Eigenlob stinkt. Diesen Ausspruch kennt bestimmt jede, jeder, die meisten oder wenigstens sehr viele. Sich selbst loben wird nicht sonderlich hoch angesehen von der Umwelt, zu sehr steht es im Verdacht eine Handlung in der eigenen Einschätzung zu überhöhen, glänzen zu wollen damit andere im Schatten verblassen.

Wenn das Licht von anderen auf eine besondere Leistung oder Handlung geworfen wird, ist das aber total okay. Und wir dürfen damit hausieren gehen: Ich habe einen Preis gewonnen und bin stolz drauf – gibt extra-viele Likes!

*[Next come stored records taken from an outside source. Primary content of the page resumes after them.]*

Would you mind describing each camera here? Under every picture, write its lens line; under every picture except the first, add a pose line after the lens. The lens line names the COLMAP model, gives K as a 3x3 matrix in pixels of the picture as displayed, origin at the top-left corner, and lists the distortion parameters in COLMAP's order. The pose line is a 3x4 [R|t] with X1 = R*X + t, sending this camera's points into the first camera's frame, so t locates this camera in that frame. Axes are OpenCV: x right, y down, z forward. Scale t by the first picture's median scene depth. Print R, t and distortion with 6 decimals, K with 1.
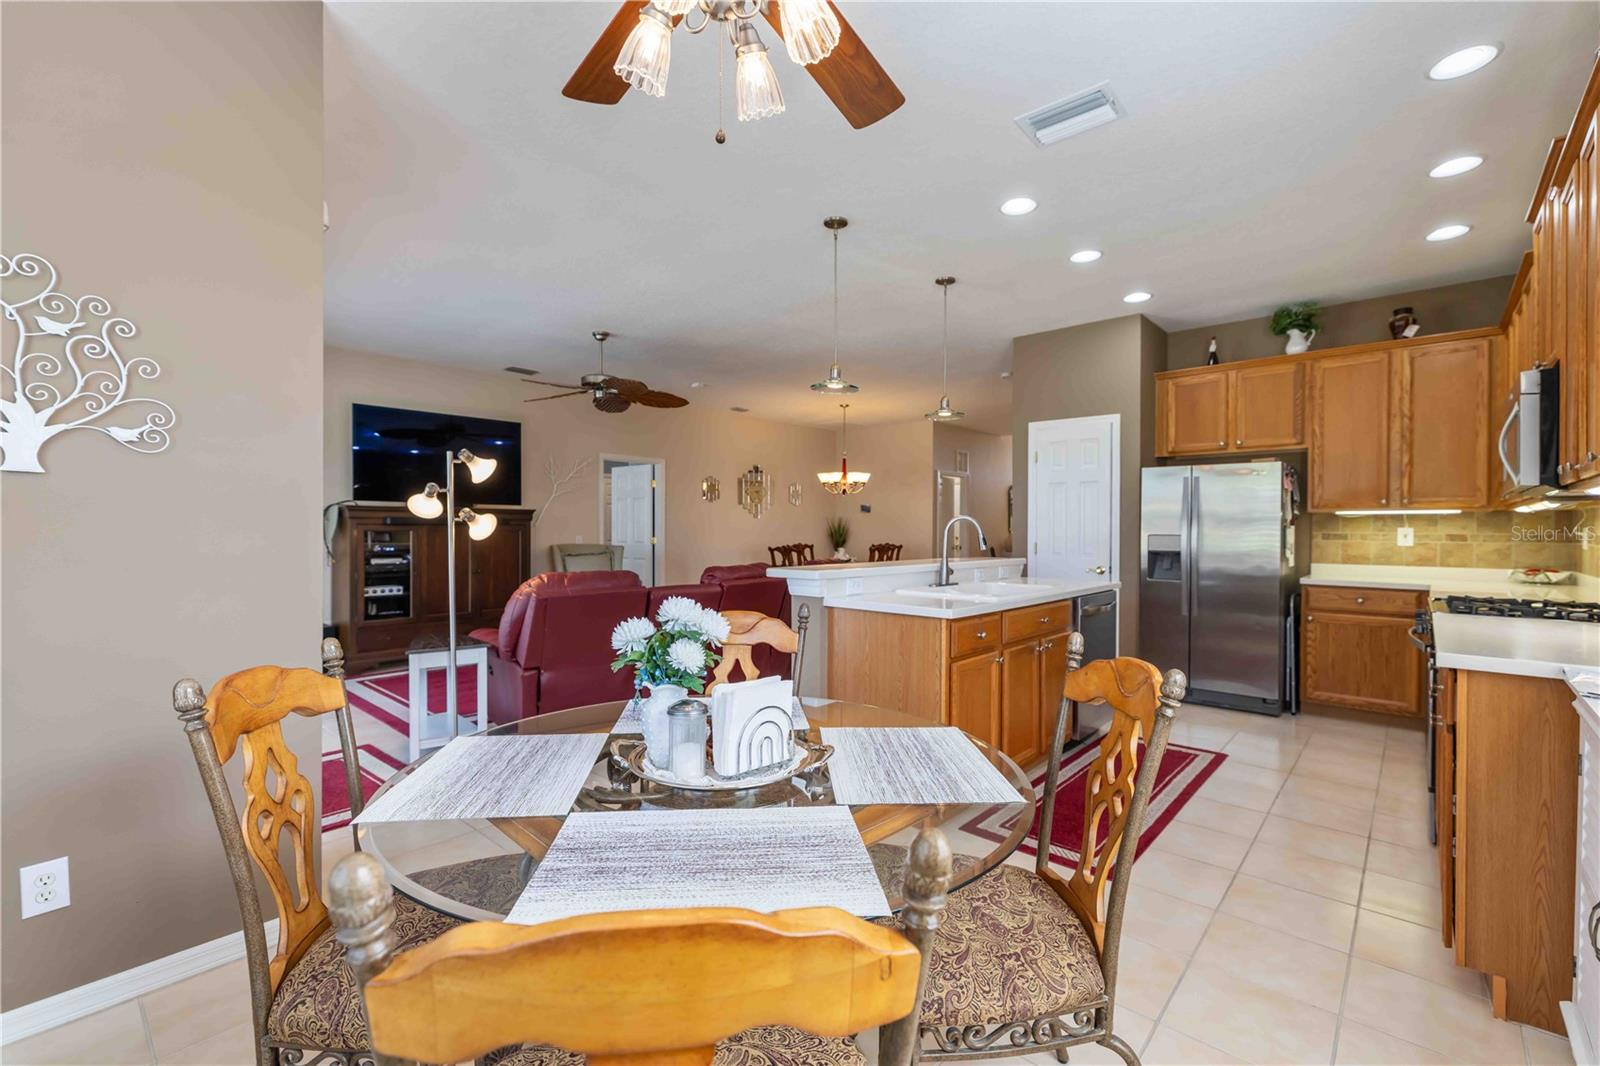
lens RADIAL K [[694.1, 0, 803.2], [0, 694.1, 533.3], [0, 0, 1]] dist [0.002529, 0.001100]
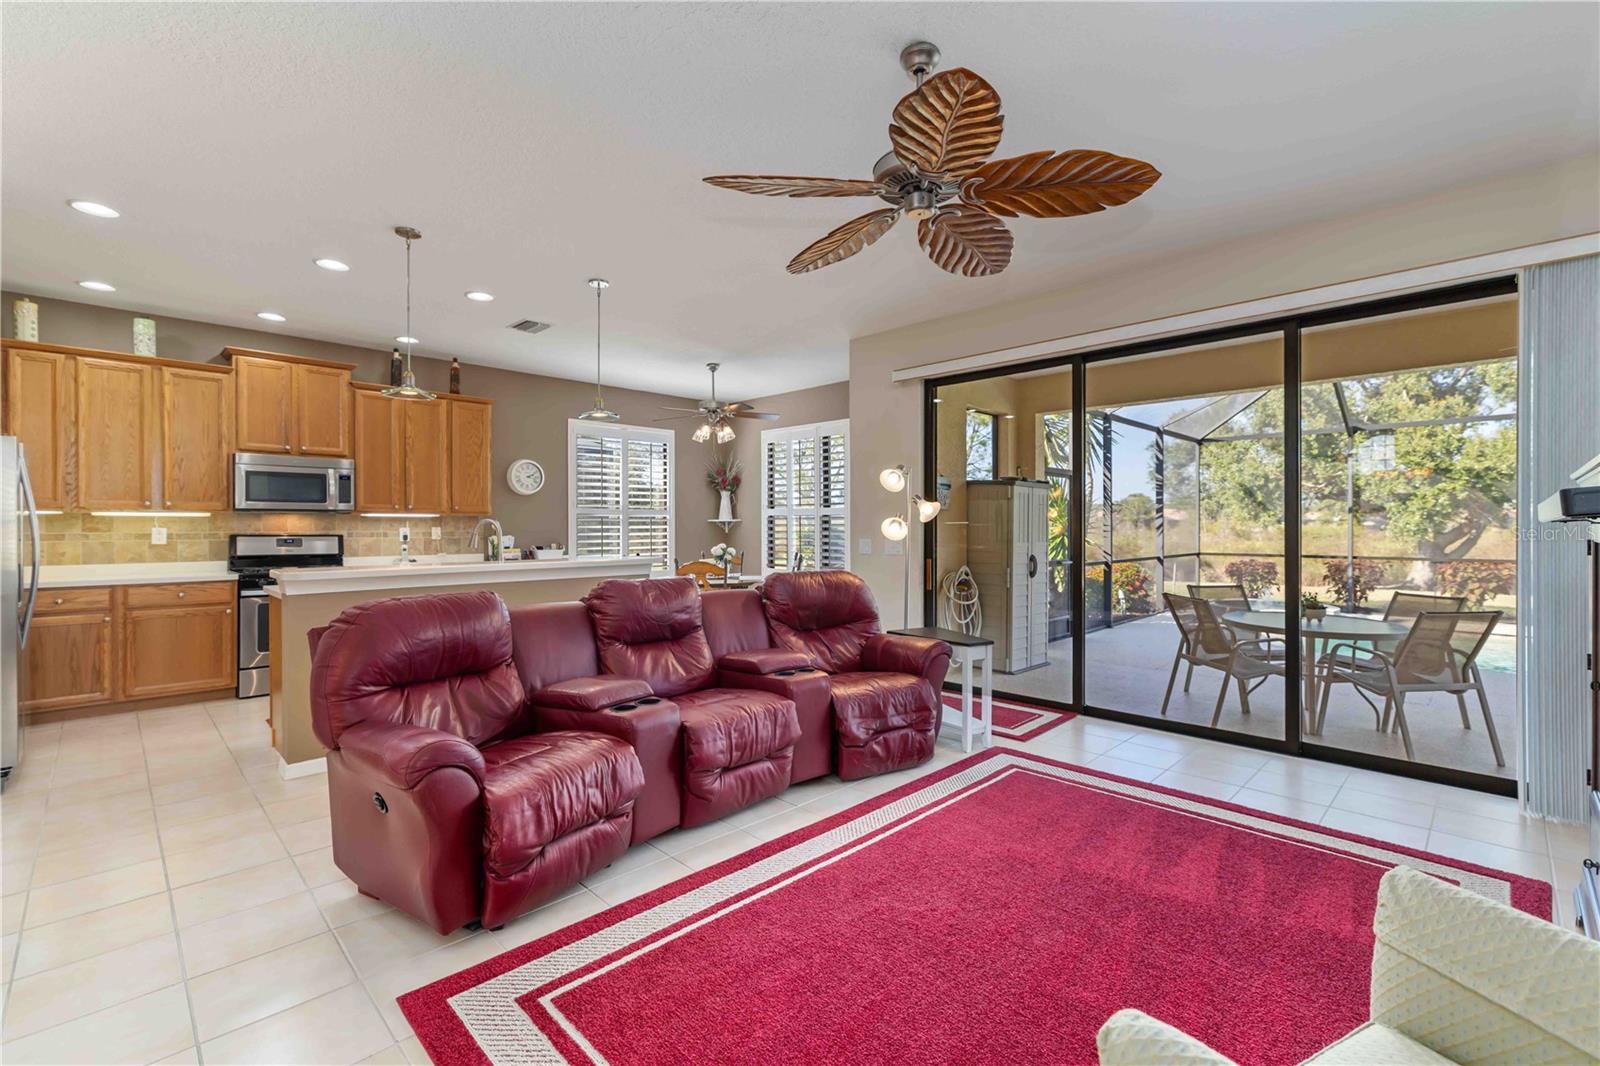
lens RADIAL K [[694.1, 0, 808.5], [0, 694.1, 527.6], [0, 0, 1]] dist [0.002529, 0.001100]
pose [[-0.999001, -0.001874, 0.044654, -0.305707], [-0.001487, 0.999961, 0.008707, -0.017772], [-0.044668, 0.008632, -0.998965, 1.778341]]
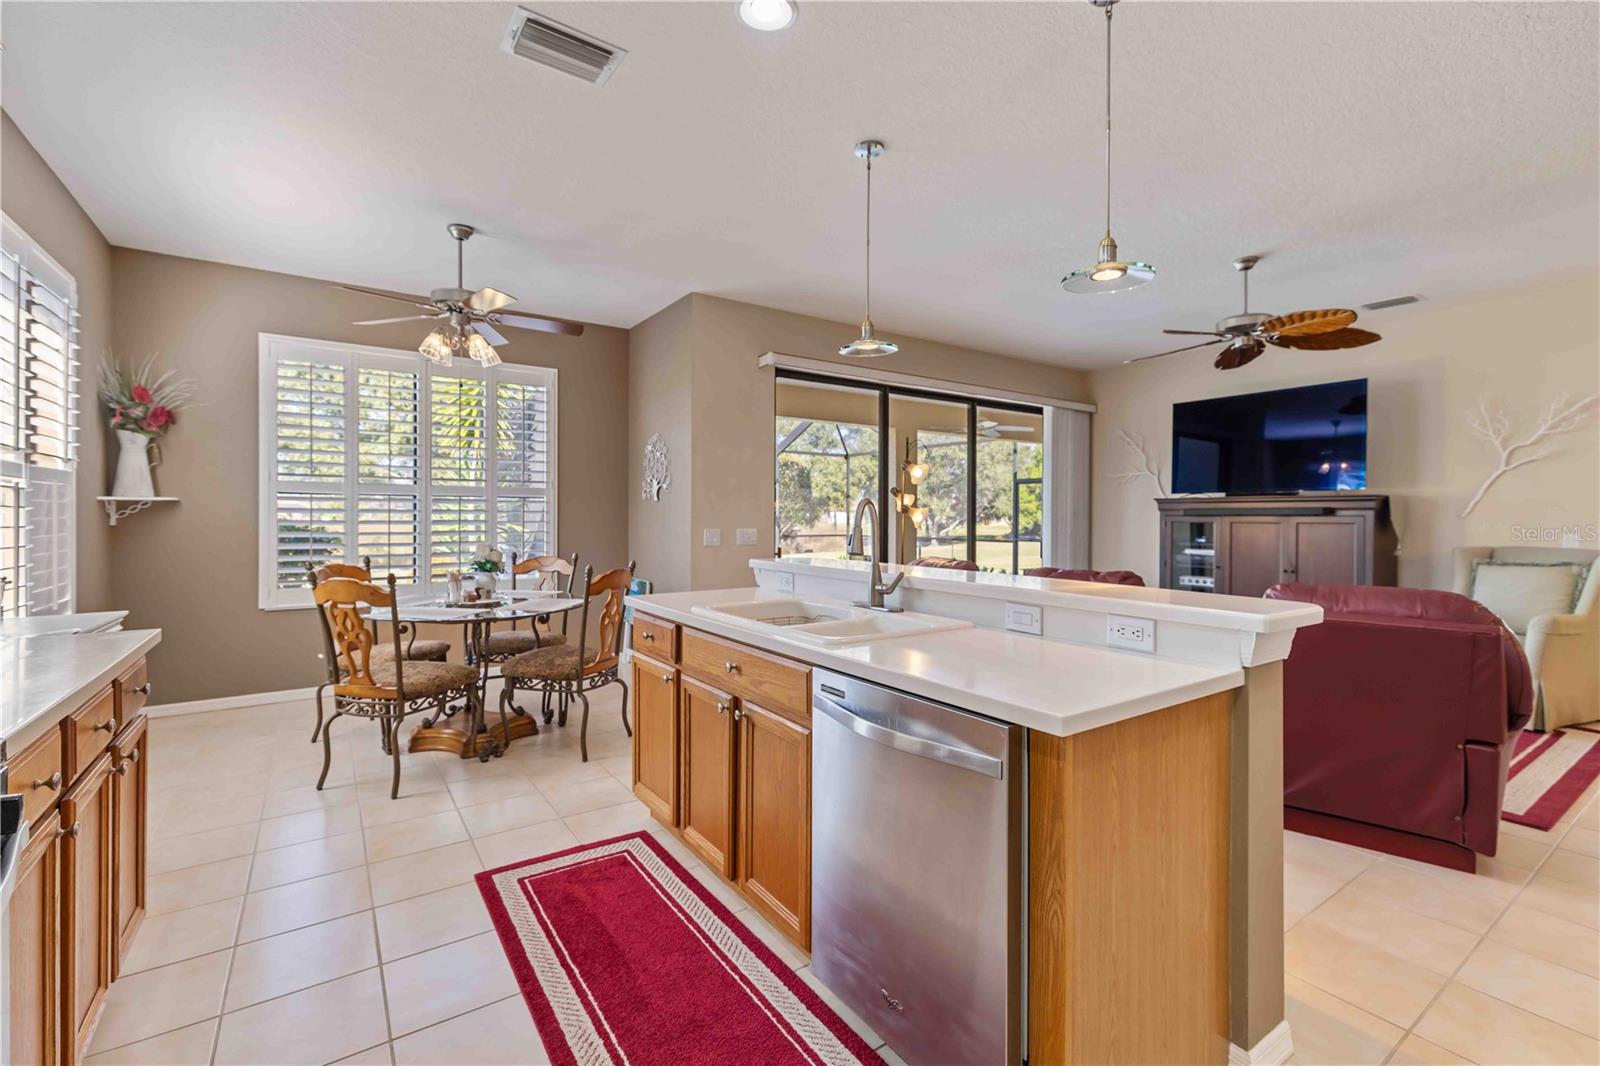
lens RADIAL K [[694.1, 0, 794.9], [0, 694.1, 518.0], [0, 0, 1]] dist [0.002529, 0.001100]
pose [[-0.238181, -0.001382, -0.971220, 0.694642], [-0.012092, 0.999926, 0.001543, -0.006841], [0.971145, 0.012111, -0.238180, 0.893603]]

Was auch immer gut kommt: Anekdoten und Fehler von anderen, wobei Fehler, die ein scheinbares Unvermögen aufdecken, häufig mehr Aufmerksamkeit bringen. Auch wenn wir unsere eigenen Fehler und Unzulänglichkeiten zur Schau stellen, kommt das in der Regel menschlich rüber, wirkt sympathisch. Hauptsache irgendwas mit (Selbst-)Ironie, damit nicht zu deutlich heraussticht, dass wir uns und unser Handeln sehr wohl wichtig und richtig finden.

In den letzten Tagen habe ich einige bemerkenswerte Beispiele entdeckt, die anders sind. Deshalb sind sie mir wohl überhaupt erst aufgefallen. Zum Beispiel hat der Berliner Autor Uli Hannemann, der sich gern hinter Satire versteckt, in seinem aktuellen Blogartikel darüber geschrieben, wie er Menschen aus der Ukraine ein Obdach bietet und berichtet darüber, wie das für ihn ist. Ganz unverstellt. Ein paar Tage vorher ist mir auf Instagram der Post der Leipziger Liedermacherin Nadine Maria Schmidt aufgefallen, die aus ihrem Alltag erzählt: Als sie an der Supermarkt-Kasse die quengelnden Menschen hinter ihr, die sich beschwerten, dass es nicht schnell genug ginge, mit den Worten: „Wir Menschen sind keine Maschinen und das ist auch gut so.“ besänftigen konnte. Vor allem beschreibend, ohne etwas in die ein oder andere Richtung werten zu wollen und doch steckt das Wissen dahinter, dass das eigentlich ziemlich cool ist.

Ich denke, genau so soll das doch sein! Ich habe manchmal den Eindruck, dass wir vor lauter Gemecker, Panik, Sorgen und der Erwartung, das andere es richten sollten, weil wir eh nicht viel ausrichten können… das Gute vergessen, das in uns steckt und wie wir selbst dazu beitragen können, die Welt ein kleines Stück besser zu machen.

Ich habe mich letztens auch dabei ertappt, dass ich mich nicht versteckt habe, als ich vom Gehsteig vor unserem Haus den Müll weggeräumt habe. Es war nicht das erste Mal, das vor unserem sanierungsbedürftigen Haus, ein Ablageplatz für Reste aufgemacht wurde. Meistens ducke ich mich bei solchen Aktionen, weil es was spießiges hat und es ja nicht mein eigener Müll ist… Aber irgendwie dachte ich, kann ich doch stolz drauf sein, dass mir mein Wohnumfeld nicht am Arsch vorgeht und habe mit gerader Haltung (bis auf den gebückten Rücken beim Aufheben) die Plastiksachen weggeräumt. Sollen das doch alle sehen! Und vielleicht mitmachen, nachmachen… Ein neuer Trend, der nicht Frust und Wut zelebriert, sondern einen Gemeinschaftsgedanken, den wir gestalten mit unserem Handeln.

Zum Dazulernen ist mensch ja zum Glück nie zu alt und mit einem anderen Beispiel voranzugehen.